Así de poderoso era el inconsciente. Así que quizá Rob tuviera que aparcar el problema en la bodega de la mente durante un tiempo, para dejar que fermentara. Era probable que después apareciera en su mente la solución a los números de Breitner cuando estuviera pensando en otra cosa: en la ducha, afeitándose, durmiendo o conduciendo. O cuando lo estuviera interrogando la policía…

¡La policía! Rob miró su reloj. Había pasado una hora. Empujó la silla hacia atrás, pagó al dueño del cibercafé y se dirigió rápidamente al apartamento de Christine.

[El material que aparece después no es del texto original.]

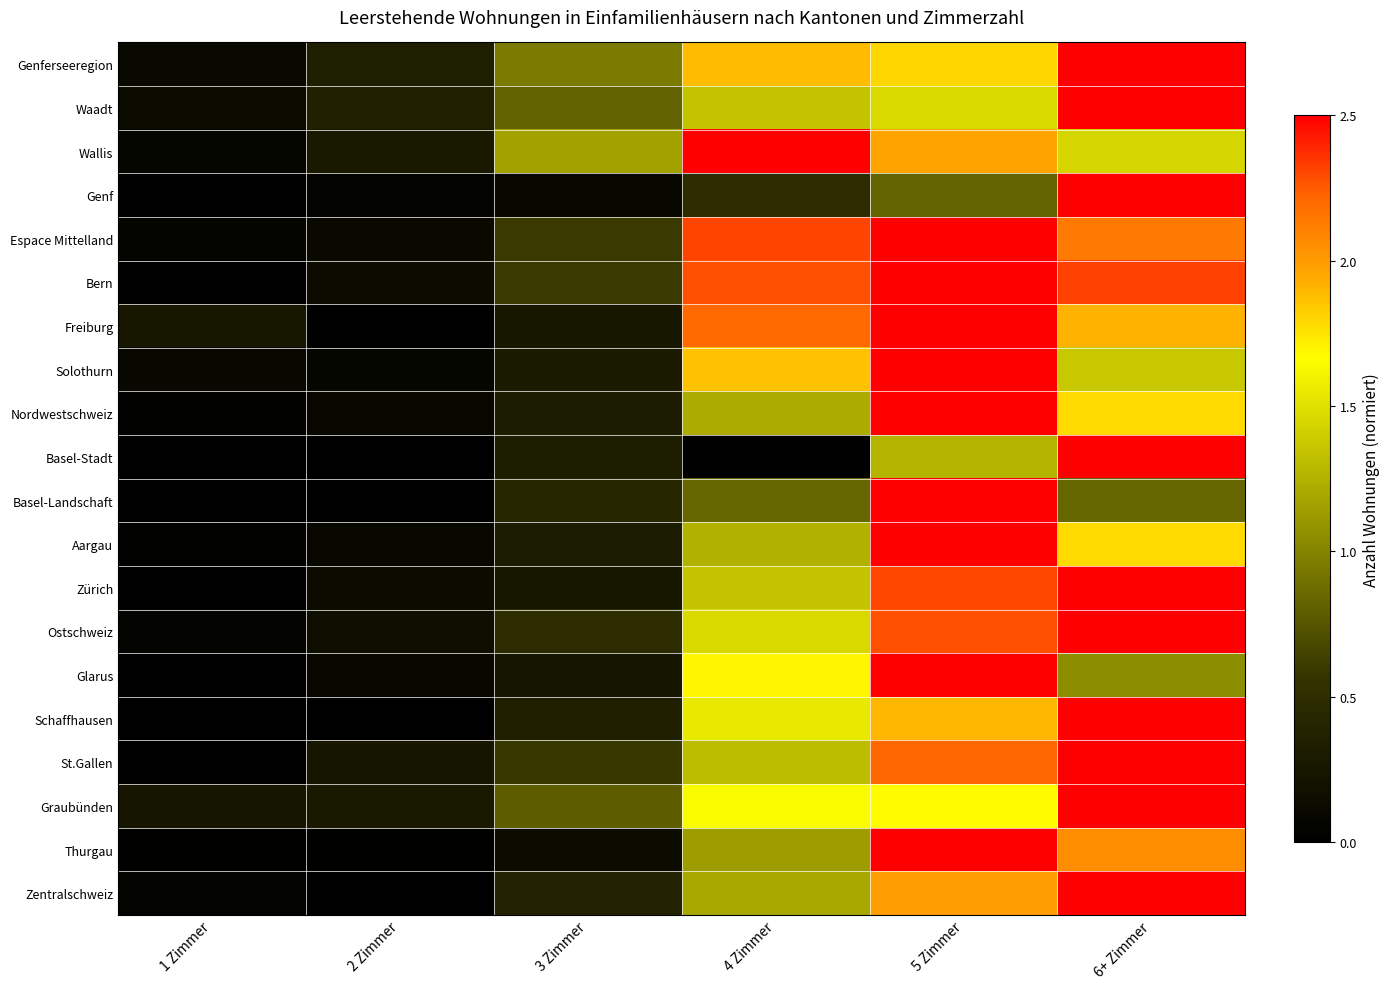

Reading left to right, list all the values displayed in this chart.

Genferseeregion: 1 Zimmer=0.1	2 Zimmer=0.3	3 Zimmer=1.0	4 Zimmer=1.9	5 Zimmer=1.8	6+ Zimmer=2.5
Waadt: 1 Zimmer=0.1	2 Zimmer=0.4	3 Zimmer=0.8	4 Zimmer=1.3	5 Zimmer=1.5	6+ Zimmer=2.5
Wallis: 1 Zimmer=0.1	2 Zimmer=0.3	3 Zimmer=1.2	4 Zimmer=2.5	5 Zimmer=2.0	6+ Zimmer=1.4
Genf: 1 Zimmer=0.0	2 Zimmer=0.0	3 Zimmer=0.1	4 Zimmer=0.5	5 Zimmer=0.8	6+ Zimmer=2.5
Espace Mittelland: 1 Zimmer=0.1	2 Zimmer=0.1	3 Zimmer=0.6	4 Zimmer=2.3	5 Zimmer=2.5	6+ Zimmer=2.1
Bern: 1 Zimmer=0.0	2 Zimmer=0.1	3 Zimmer=0.6	4 Zimmer=2.3	5 Zimmer=2.5	6+ Zimmer=2.3
Freiburg: 1 Zimmer=0.3	2 Zimmer=0.0	3 Zimmer=0.3	4 Zimmer=2.2	5 Zimmer=2.5	6+ Zimmer=1.9
Solothurn: 1 Zimmer=0.1	2 Zimmer=0.1	3 Zimmer=0.3	4 Zimmer=1.9	5 Zimmer=2.5	6+ Zimmer=1.4
Nordwestschweiz: 1 Zimmer=0.0	2 Zimmer=0.1	3 Zimmer=0.3	4 Zimmer=1.2	5 Zimmer=2.5	6+ Zimmer=1.8
Basel-Stadt: 1 Zimmer=0.0	2 Zimmer=0.0	3 Zimmer=0.3	4 Zimmer=0.0	5 Zimmer=1.2	6+ Zimmer=2.5
Basel-Landschaft: 1 Zimmer=0.0	2 Zimmer=0.0	3 Zimmer=0.4	4 Zimmer=0.8	5 Zimmer=2.5	6+ Zimmer=0.8
Aargau: 1 Zimmer=0.0	2 Zimmer=0.1	3 Zimmer=0.3	4 Zimmer=1.2	5 Zimmer=2.5	6+ Zimmer=1.8
Zürich: 1 Zimmer=0.0	2 Zimmer=0.1	3 Zimmer=0.3	4 Zimmer=1.3	5 Zimmer=2.3	6+ Zimmer=2.5
Ostschweiz: 1 Zimmer=0.1	2 Zimmer=0.2	3 Zimmer=0.5	4 Zimmer=1.5	5 Zimmer=2.3	6+ Zimmer=2.5
Glarus: 1 Zimmer=0.0	2 Zimmer=0.1	3 Zimmer=0.2	4 Zimmer=1.7	5 Zimmer=2.5	6+ Zimmer=1.0
Schaffhausen: 1 Zimmer=0.0	2 Zimmer=0.0	3 Zimmer=0.3	4 Zimmer=1.6	5 Zimmer=1.9	6+ Zimmer=2.5
St.Gallen: 1 Zimmer=0.0	2 Zimmer=0.2	3 Zimmer=0.6	4 Zimmer=1.3	5 Zimmer=2.2	6+ Zimmer=2.5
Graubünden: 1 Zimmer=0.2	2 Zimmer=0.3	3 Zimmer=0.8	4 Zimmer=1.6	5 Zimmer=1.7	6+ Zimmer=2.5
Thurgau: 1 Zimmer=0.0	2 Zimmer=0.0	3 Zimmer=0.1	4 Zimmer=1.1	5 Zimmer=2.5	6+ Zimmer=2.1
Zentralschweiz: 1 Zimmer=0.0	2 Zimmer=0.0	3 Zimmer=0.4	4 Zimmer=1.2	5 Zimmer=2.0	6+ Zimmer=2.5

Uno de los policías uniformados le abrió la puerta. Christine estaba sentada en el sofá frotándose los ojos. El otro agente le ofrecía pañuelos de papel. Rob se mostró enfadado.

– No se preocupe, señor Luttrell. -El oficial Kiribali estaba sentado sobre la mesa, con las piernas cruzadas por los tobillos. Su tono de voz era despreocupado y presuntuoso-. Aquí no somos iraquíes. Pero hablar de la muerte de su amigo ha sido para la señorita Meyer un poco… incómodo.

Christine miró al policía con recelo y Rob detectó bastante resentimiento en su expresión. Después, ella fue a su dormitorio y dio un portazo.

Kiribali se tiró de los resplandecientes y blancos puños de la camisa y señaló el sofá con su mano de uñas arregladas con manicura, indicándole a Rob que se sentara. Los otros dos policías se habían instalado en diferentes rincones de la habitación. Mudos y vigilantes. Kiribali le sonrió a Rob.

– Así que es usted escritor.

– Sí.

– Qué encantador. Rara vez tengo la oportunidad de conocer a escritores. Esta ciudad es muy inculta. Ya sabe, por los kurdos… -Suspiró-. No son exactamente eruditos. -Se dio un golpecito en el mentón con el bolígrafo-. Yo estudié literatura inglesa en Ankara. Es mi placer privado, señor Luttrell.

– Bueno, yo no soy más que un periodista.

– ¡Hemingway no era más que un periodista!

– Es cierto. Yo soy sólo un reportero.

– Pero es usted demasiado modesto. Es un hombre de letras. -Los ojos de Kiribali eran de un color azul muy oscuro. Rob se preguntó si llevaba lentillas de contacto. Rebosaba vanidad-. A mí siempre me gustaron los poetas estadounidenses. En especial, las mujeres. Emily Dickinson. Y Sylvia Plath. ¿Las conoce? -Miró a Rob con una expresión hierática en su rostro-. «Una locomotora, una locomotora, que me apartaba con desdén como a un judío… ¡Creo que podría ser judía yo misma!». -Kiribali sonrió, cortés-. ¿Verdad que son unos de los versos más aterradores de la literatura?